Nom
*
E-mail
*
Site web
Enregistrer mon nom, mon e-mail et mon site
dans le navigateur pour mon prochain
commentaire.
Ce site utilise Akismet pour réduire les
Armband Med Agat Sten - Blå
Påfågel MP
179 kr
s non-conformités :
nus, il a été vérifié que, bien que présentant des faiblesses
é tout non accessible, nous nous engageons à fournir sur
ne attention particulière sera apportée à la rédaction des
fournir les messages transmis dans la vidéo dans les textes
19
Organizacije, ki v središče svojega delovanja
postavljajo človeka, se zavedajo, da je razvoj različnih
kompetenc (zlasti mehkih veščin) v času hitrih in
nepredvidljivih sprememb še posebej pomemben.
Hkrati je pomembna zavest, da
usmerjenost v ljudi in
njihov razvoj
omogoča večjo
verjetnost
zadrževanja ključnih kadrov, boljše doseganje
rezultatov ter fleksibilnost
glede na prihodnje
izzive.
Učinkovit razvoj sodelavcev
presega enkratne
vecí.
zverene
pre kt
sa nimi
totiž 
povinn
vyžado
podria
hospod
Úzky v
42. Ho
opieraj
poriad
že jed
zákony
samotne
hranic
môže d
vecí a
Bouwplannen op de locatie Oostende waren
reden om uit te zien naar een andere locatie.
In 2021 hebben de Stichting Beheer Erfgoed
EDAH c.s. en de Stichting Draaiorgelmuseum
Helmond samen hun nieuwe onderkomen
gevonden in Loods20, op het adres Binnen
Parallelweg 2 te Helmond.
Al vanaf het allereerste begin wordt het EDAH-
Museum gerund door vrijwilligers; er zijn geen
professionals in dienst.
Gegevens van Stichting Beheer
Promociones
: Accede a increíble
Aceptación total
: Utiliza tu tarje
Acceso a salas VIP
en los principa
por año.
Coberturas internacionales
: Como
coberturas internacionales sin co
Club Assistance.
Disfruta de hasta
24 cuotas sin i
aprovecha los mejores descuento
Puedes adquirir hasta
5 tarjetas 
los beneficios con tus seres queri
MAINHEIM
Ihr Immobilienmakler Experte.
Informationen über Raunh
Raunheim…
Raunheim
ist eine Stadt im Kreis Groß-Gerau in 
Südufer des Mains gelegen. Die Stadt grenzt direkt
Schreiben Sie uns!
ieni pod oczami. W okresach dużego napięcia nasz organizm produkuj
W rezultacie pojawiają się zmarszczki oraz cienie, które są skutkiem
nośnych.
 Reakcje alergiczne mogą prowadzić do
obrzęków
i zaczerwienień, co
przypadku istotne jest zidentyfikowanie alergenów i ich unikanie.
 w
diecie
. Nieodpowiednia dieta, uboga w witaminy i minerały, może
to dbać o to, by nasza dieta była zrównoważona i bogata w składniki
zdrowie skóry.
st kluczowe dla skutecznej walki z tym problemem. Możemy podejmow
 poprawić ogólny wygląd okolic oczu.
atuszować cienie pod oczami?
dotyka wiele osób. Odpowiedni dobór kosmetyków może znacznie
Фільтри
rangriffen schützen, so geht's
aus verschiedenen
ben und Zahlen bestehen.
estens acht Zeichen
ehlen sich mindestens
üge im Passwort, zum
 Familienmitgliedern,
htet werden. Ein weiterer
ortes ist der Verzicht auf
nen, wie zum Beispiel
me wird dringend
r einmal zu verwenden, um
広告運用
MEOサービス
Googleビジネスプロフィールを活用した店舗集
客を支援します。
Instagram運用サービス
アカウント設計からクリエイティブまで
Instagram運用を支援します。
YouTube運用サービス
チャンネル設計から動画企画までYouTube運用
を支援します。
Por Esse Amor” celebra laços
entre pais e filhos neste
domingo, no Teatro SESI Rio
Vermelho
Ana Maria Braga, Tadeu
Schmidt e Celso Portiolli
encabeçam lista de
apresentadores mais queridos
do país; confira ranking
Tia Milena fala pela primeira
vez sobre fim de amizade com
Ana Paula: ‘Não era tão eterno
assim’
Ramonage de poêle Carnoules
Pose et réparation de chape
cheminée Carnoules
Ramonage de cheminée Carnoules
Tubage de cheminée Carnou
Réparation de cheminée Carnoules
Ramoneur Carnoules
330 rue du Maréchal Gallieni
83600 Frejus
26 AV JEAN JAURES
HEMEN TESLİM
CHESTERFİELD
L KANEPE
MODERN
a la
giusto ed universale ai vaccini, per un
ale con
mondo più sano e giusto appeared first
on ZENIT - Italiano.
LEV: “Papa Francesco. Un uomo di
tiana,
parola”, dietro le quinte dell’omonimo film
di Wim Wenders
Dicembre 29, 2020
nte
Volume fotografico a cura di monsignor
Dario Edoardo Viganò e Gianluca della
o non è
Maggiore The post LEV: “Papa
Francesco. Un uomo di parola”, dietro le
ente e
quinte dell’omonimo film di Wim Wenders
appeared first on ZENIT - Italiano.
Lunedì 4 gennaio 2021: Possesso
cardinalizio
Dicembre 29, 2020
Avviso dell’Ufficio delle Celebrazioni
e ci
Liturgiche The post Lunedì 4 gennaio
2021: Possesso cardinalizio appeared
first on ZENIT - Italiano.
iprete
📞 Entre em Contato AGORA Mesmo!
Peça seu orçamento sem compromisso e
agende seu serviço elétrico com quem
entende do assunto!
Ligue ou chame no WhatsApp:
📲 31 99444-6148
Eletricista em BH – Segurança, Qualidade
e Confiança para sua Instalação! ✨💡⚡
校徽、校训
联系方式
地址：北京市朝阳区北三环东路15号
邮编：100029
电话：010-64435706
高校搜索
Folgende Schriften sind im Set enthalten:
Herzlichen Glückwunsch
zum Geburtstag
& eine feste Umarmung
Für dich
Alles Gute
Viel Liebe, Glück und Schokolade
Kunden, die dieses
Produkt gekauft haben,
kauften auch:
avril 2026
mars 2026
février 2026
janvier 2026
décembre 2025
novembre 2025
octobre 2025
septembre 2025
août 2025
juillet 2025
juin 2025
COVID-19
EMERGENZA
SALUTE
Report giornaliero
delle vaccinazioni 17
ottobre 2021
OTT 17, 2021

● ● ● ● ●

• **WHAT YOU ARE ASKED TO DO**
What you output must be the lines from the opening of the material above up to and including the line with "nus, il a été", reproduced exactly.

• **RESULT OF THE TASK**
Nom
*
E-mail
*
Site web
Enregistrer mon nom, mon e-mail et mon site
dans le navigateur pour mon prochain
commentaire.
Ce site utilise Akismet pour réduire les
Armband Med Agat Sten - Blå
Påfågel MP
179 kr
s non-conformités :
nus, il a été vérifié que, bien que présentant des faiblesses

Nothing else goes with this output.